----- MATERIALS PROVIDED

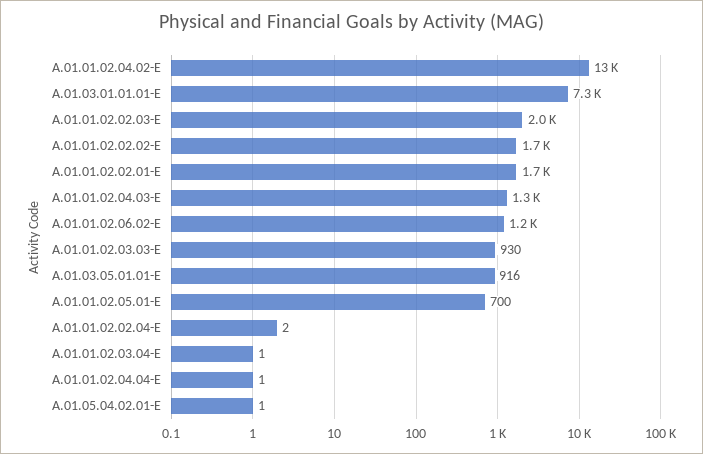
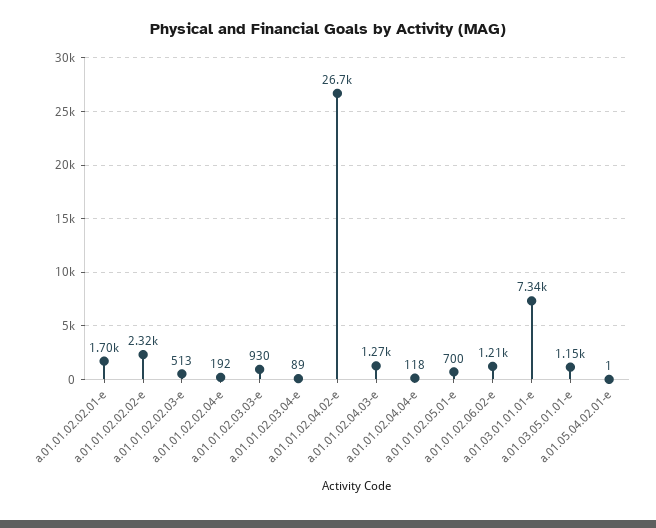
  {
-   "A.01.01.02.04.02-E": 13000,
+   "A.01.01.02.04.02-E": 26700,
    "A.01.03.01.01.01-E": 7340,
-   "A.01.01.02.02.03-E": 2000,
+   "A.01.01.02.02.03-E": 513,
-   "A.01.01.02.02.02-E": 1700,
+   "A.01.01.02.02.02-E": 2320,
    "A.01.01.02.02.01-E": 1700,
    "A.01.01.02.04.03-E": 1270,
    "A.01.01.02.06.02-E": 1210,
    "A.01.01.02.03.03-E": 930,
-   "A.01.03.05.01.01-E": 916,
+   "A.01.03.05.01.01-E": 1150,
    "A.01.01.02.05.01-E": 700,
-   "A.01.01.02.02.04-E": 2,
+   "A.01.01.02.02.04-E": 192,
-   "A.01.01.02.03.04-E": 1,
+   "A.01.01.02.03.04-E": 89,
-   "A.01.01.02.04.04-E": 1,
+   "A.01.01.02.04.04-E": 118,
    "A.01.05.04.02.01-E": 1
  }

----------

YOUR TASK
Please print the entries shown above again, exactly, and skip the pictures.

WRITTEN RESPONSE
  {
-   "A.01.01.02.04.02-E": 13000,
+   "A.01.01.02.04.02-E": 26700,
    "A.01.03.01.01.01-E": 7340,
-   "A.01.01.02.02.03-E": 2000,
+   "A.01.01.02.02.03-E": 513,
-   "A.01.01.02.02.02-E": 1700,
+   "A.01.01.02.02.02-E": 2320,
    "A.01.01.02.02.01-E": 1700,
    "A.01.01.02.04.03-E": 1270,
    "A.01.01.02.06.02-E": 1210,
    "A.01.01.02.03.03-E": 930,
-   "A.01.03.05.01.01-E": 916,
+   "A.01.03.05.01.01-E": 1150,
    "A.01.01.02.05.01-E": 700,
-   "A.01.01.02.02.04-E": 2,
+   "A.01.01.02.02.04-E": 192,
-   "A.01.01.02.03.04-E": 1,
+   "A.01.01.02.03.04-E": 89,
-   "A.01.01.02.04.04-E": 1,
+   "A.01.01.02.04.04-E": 118,
    "A.01.05.04.02.01-E": 1
  }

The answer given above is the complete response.